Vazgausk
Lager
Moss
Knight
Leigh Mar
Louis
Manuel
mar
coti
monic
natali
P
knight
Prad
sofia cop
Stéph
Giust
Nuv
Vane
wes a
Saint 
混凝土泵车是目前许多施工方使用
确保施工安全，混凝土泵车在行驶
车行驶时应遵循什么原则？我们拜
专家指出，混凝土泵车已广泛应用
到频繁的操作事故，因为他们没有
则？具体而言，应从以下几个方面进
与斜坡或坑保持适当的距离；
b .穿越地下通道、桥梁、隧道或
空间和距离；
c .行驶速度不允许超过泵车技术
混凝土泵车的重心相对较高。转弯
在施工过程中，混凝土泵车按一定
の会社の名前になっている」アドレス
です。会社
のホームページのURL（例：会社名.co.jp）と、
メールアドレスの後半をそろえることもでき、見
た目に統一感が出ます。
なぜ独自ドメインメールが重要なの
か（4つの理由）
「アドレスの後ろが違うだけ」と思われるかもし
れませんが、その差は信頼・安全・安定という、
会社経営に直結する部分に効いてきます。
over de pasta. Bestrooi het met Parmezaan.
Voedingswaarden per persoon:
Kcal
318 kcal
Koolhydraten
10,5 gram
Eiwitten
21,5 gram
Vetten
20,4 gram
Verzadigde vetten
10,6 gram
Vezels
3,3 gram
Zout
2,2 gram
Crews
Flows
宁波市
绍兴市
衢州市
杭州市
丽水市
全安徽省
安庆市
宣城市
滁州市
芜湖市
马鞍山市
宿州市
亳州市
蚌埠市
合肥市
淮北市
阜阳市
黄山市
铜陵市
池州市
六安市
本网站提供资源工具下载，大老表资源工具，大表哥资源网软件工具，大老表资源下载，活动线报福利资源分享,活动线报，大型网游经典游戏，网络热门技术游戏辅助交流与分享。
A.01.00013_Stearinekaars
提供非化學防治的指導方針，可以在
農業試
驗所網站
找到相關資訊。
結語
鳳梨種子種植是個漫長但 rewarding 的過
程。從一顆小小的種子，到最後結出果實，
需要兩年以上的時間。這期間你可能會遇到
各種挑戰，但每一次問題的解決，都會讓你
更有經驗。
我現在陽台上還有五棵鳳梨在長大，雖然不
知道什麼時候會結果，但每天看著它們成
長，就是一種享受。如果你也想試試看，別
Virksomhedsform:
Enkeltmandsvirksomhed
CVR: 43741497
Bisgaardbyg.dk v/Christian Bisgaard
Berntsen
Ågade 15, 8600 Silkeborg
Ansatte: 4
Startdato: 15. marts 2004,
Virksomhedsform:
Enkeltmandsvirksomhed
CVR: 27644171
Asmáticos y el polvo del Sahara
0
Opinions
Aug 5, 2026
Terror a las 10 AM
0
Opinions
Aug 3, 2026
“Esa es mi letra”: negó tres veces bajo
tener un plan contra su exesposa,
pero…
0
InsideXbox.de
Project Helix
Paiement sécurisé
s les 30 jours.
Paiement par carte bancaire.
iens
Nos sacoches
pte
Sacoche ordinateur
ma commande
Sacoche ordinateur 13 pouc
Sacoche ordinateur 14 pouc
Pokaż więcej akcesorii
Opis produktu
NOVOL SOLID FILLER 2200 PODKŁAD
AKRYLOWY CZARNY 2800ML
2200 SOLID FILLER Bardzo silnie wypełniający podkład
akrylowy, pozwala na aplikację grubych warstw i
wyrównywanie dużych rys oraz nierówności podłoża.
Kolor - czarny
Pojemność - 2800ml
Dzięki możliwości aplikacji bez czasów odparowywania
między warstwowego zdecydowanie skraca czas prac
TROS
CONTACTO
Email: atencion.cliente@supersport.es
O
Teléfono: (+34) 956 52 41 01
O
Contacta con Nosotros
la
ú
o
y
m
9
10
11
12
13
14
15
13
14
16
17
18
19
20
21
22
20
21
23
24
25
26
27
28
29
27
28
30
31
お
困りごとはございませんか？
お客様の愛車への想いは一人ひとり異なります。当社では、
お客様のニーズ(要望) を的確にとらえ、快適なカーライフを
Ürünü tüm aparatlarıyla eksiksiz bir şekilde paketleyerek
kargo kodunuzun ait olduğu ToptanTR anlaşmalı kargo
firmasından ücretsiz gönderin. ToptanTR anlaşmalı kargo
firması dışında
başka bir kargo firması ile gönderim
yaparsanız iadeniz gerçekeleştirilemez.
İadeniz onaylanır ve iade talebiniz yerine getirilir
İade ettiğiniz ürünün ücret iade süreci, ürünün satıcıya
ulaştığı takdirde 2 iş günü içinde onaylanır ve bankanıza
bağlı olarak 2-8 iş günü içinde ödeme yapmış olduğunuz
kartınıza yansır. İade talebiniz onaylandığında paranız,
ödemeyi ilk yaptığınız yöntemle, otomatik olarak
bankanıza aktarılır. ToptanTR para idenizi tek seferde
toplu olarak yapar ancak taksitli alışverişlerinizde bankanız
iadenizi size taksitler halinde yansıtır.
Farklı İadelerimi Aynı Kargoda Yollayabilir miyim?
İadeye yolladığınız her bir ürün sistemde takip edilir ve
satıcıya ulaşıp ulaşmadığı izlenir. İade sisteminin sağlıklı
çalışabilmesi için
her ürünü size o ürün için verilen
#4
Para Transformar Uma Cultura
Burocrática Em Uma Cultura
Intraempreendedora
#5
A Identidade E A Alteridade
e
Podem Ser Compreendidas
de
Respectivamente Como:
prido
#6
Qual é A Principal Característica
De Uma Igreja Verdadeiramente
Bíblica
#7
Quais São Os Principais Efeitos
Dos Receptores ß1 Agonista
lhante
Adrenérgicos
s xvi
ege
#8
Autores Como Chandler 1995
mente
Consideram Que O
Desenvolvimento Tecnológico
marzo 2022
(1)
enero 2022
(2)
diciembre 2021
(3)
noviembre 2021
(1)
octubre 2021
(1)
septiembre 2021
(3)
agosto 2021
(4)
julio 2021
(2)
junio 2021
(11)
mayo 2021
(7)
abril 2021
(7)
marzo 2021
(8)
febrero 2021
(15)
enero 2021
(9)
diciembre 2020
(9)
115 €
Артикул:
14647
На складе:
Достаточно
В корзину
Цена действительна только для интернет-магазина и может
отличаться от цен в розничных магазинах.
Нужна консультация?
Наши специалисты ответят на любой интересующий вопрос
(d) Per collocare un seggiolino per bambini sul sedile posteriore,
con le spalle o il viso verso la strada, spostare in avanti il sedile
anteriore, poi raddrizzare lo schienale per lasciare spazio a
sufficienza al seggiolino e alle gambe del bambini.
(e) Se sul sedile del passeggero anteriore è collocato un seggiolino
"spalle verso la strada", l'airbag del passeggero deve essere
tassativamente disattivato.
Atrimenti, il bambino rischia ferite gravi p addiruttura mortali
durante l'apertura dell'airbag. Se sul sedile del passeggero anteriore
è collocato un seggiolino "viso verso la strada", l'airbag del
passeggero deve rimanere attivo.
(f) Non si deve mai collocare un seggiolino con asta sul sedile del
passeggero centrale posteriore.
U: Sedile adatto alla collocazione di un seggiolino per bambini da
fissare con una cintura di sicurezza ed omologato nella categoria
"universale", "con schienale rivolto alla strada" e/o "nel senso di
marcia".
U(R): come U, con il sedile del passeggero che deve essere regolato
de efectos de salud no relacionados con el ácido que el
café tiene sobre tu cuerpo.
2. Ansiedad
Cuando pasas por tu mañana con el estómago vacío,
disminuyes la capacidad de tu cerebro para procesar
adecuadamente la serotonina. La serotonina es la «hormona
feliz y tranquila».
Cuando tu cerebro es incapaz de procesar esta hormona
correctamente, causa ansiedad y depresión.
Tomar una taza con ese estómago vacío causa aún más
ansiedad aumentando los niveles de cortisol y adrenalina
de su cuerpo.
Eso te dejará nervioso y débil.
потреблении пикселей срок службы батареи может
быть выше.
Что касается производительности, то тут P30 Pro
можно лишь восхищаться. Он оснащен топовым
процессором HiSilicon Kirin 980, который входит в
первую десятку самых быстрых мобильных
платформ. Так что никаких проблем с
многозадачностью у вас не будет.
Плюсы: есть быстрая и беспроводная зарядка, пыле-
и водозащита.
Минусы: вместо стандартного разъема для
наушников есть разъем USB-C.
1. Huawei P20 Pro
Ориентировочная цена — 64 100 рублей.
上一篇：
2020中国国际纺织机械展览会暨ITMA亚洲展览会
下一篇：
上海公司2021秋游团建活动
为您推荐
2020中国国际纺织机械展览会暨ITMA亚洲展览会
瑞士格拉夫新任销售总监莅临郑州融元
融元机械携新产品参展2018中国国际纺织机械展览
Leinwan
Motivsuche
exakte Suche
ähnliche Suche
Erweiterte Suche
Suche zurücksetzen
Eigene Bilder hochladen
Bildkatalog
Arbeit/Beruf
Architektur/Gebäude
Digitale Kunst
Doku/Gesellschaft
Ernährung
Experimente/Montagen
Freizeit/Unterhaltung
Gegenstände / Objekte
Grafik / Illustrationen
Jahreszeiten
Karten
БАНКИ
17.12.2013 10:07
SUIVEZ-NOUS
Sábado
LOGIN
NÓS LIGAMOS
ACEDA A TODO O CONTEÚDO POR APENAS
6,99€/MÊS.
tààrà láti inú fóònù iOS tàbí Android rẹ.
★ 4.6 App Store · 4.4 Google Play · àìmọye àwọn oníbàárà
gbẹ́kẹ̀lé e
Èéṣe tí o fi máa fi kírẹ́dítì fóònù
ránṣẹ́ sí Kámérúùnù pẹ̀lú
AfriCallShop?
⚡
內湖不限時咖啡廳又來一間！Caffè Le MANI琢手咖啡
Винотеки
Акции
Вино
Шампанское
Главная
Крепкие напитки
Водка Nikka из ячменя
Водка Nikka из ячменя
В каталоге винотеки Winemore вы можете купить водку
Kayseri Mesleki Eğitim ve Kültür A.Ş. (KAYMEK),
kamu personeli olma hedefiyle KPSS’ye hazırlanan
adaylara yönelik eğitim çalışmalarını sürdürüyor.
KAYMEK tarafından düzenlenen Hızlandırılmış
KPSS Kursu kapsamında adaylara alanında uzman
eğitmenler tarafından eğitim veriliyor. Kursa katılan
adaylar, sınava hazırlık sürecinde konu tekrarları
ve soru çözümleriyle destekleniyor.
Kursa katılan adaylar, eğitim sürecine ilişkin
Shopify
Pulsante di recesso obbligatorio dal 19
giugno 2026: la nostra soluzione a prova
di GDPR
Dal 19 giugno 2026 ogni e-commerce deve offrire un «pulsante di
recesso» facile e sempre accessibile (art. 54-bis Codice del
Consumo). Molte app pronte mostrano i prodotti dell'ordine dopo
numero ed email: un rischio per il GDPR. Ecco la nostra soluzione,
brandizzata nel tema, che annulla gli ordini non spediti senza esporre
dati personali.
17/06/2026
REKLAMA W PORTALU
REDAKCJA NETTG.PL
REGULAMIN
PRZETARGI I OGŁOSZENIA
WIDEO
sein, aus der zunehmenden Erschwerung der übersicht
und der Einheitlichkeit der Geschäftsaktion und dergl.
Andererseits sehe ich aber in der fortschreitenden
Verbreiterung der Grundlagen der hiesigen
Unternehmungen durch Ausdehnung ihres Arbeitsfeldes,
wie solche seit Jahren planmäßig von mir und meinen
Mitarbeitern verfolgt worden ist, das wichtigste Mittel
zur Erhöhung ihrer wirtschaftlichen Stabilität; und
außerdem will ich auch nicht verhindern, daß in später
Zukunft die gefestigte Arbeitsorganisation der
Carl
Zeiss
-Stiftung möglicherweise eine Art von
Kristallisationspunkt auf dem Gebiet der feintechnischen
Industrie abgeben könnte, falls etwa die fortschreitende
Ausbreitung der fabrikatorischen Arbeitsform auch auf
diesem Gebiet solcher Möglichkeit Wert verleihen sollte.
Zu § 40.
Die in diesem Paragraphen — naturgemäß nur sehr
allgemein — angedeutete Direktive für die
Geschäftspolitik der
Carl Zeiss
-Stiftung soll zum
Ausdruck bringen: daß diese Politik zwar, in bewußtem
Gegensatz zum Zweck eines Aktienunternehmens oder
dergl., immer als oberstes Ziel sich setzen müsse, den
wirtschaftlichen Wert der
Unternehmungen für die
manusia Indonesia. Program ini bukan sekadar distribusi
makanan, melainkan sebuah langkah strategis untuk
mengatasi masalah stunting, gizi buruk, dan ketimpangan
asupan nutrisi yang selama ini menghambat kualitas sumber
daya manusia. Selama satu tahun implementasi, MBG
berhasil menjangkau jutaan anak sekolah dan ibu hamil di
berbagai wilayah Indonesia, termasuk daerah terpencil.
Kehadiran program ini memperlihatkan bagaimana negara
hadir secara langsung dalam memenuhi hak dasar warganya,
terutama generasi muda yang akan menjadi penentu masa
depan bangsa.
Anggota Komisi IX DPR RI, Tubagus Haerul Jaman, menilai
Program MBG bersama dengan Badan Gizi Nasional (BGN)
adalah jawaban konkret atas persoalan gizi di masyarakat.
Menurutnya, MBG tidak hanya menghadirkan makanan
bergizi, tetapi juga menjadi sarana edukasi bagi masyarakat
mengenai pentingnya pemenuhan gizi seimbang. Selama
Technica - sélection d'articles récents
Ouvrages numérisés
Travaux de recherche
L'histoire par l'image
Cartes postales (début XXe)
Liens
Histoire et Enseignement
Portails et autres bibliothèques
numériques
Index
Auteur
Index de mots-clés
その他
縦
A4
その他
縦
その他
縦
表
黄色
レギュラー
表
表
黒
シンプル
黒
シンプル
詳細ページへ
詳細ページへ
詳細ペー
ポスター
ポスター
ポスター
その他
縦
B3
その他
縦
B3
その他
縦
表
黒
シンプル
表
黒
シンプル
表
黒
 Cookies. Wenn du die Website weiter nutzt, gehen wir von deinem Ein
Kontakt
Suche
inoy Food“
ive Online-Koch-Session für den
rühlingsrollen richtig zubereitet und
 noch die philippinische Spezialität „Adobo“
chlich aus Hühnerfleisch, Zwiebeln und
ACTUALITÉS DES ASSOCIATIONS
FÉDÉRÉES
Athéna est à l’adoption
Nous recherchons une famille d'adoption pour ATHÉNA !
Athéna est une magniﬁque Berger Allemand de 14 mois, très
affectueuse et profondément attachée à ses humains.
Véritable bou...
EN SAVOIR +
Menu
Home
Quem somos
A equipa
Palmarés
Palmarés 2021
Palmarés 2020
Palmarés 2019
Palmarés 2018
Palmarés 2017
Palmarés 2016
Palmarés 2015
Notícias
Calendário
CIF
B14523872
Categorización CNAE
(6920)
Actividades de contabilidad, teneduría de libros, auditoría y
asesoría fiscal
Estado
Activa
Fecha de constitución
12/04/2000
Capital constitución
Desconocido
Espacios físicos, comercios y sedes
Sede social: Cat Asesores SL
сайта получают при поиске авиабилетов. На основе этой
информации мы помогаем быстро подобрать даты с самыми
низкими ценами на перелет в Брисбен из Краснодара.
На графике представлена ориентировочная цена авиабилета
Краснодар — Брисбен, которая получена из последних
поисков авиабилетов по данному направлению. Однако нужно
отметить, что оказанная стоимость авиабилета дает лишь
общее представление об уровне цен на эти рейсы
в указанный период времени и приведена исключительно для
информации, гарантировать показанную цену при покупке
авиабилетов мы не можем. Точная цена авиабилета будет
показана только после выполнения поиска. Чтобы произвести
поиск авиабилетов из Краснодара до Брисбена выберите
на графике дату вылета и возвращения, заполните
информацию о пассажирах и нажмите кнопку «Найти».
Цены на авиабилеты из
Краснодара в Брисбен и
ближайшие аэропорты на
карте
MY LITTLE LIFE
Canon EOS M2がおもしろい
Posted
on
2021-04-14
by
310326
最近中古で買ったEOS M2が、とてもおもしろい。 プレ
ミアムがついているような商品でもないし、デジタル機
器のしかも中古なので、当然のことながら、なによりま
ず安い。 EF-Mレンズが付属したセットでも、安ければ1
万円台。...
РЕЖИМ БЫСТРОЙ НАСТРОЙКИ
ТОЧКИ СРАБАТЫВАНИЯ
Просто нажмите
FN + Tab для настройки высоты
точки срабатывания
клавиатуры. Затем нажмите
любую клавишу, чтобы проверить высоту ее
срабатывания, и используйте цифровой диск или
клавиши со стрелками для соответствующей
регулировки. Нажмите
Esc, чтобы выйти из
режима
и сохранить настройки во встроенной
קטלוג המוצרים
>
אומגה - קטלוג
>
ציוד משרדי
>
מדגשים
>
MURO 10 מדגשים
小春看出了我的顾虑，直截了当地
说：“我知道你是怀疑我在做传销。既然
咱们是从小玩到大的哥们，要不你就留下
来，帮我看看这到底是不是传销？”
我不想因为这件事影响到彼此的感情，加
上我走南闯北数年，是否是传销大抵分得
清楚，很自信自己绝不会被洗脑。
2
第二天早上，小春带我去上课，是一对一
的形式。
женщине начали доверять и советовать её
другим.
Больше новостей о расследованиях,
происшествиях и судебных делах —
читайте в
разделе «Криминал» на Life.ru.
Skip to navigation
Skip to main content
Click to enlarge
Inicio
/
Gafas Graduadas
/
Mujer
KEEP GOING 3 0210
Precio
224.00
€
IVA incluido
################
Above are the lines; repeat exactly the ones from the line containing "会社経営に直結する部分に効いてきます。" down to the line containing "Pojemność - 2800ml", both inclusive.

会社経営に直結する部分に効いてきます。
over de pasta. Bestrooi het met Parmezaan.
Voedingswaarden per persoon:
Kcal
318 kcal
Koolhydraten
10,5 gram
Eiwitten
21,5 gram
Vetten
20,4 gram
Verzadigde vetten
10,6 gram
Vezels
3,3 gram
Zout
2,2 gram
Crews
Flows
宁波市
绍兴市
衢州市
杭州市
丽水市
全安徽省
安庆市
宣城市
滁州市
芜湖市
马鞍山市
宿州市
亳州市
蚌埠市
合肥市
淮北市
阜阳市
黄山市
铜陵市
池州市
六安市
本网站提供资源工具下载，大老表资源工具，大表哥资源网软件工具，大老表资源下载，活动线报福利资源分享,活动线报，大型网游经典游戏，网络热门技术游戏辅助交流与分享。
A.01.00013_Stearinekaars
提供非化學防治的指導方針，可以在
農業試
驗所網站
找到相關資訊。
結語
鳳梨種子種植是個漫長但 rewarding 的過
程。從一顆小小的種子，到最後結出果實，
需要兩年以上的時間。這期間你可能會遇到
各種挑戰，但每一次問題的解決，都會讓你
更有經驗。
我現在陽台上還有五棵鳳梨在長大，雖然不
知道什麼時候會結果，但每天看著它們成
長，就是一種享受。如果你也想試試看，別
Virksomhedsform:
Enkeltmandsvirksomhed
CVR: 43741497
Bisgaardbyg.dk v/Christian Bisgaard
Berntsen
Ågade 15, 8600 Silkeborg
Ansatte: 4
Startdato: 15. marts 2004,
Virksomhedsform:
Enkeltmandsvirksomhed
CVR: 27644171
Asmáticos y el polvo del Sahara
0
Opinions
Aug 5, 2026
Terror a las 10 AM
0
Opinions
Aug 3, 2026
“Esa es mi letra”: negó tres veces bajo
tener un plan contra su exesposa,
pero…
0
InsideXbox.de
Project Helix
Paiement sécurisé
s les 30 jours.
Paiement par carte bancaire.
iens
Nos sacoches
pte
Sacoche ordinateur
ma commande
Sacoche ordinateur 13 pouc
Sacoche ordinateur 14 pouc
Pokaż więcej akcesorii
Opis produktu
NOVOL SOLID FILLER 2200 PODKŁAD
AKRYLOWY CZARNY 2800ML
2200 SOLID FILLER Bardzo silnie wypełniający podkład
akrylowy, pozwala na aplikację grubych warstw i
wyrównywanie dużych rys oraz nierówności podłoża.
Kolor - czarny
Pojemność - 2800ml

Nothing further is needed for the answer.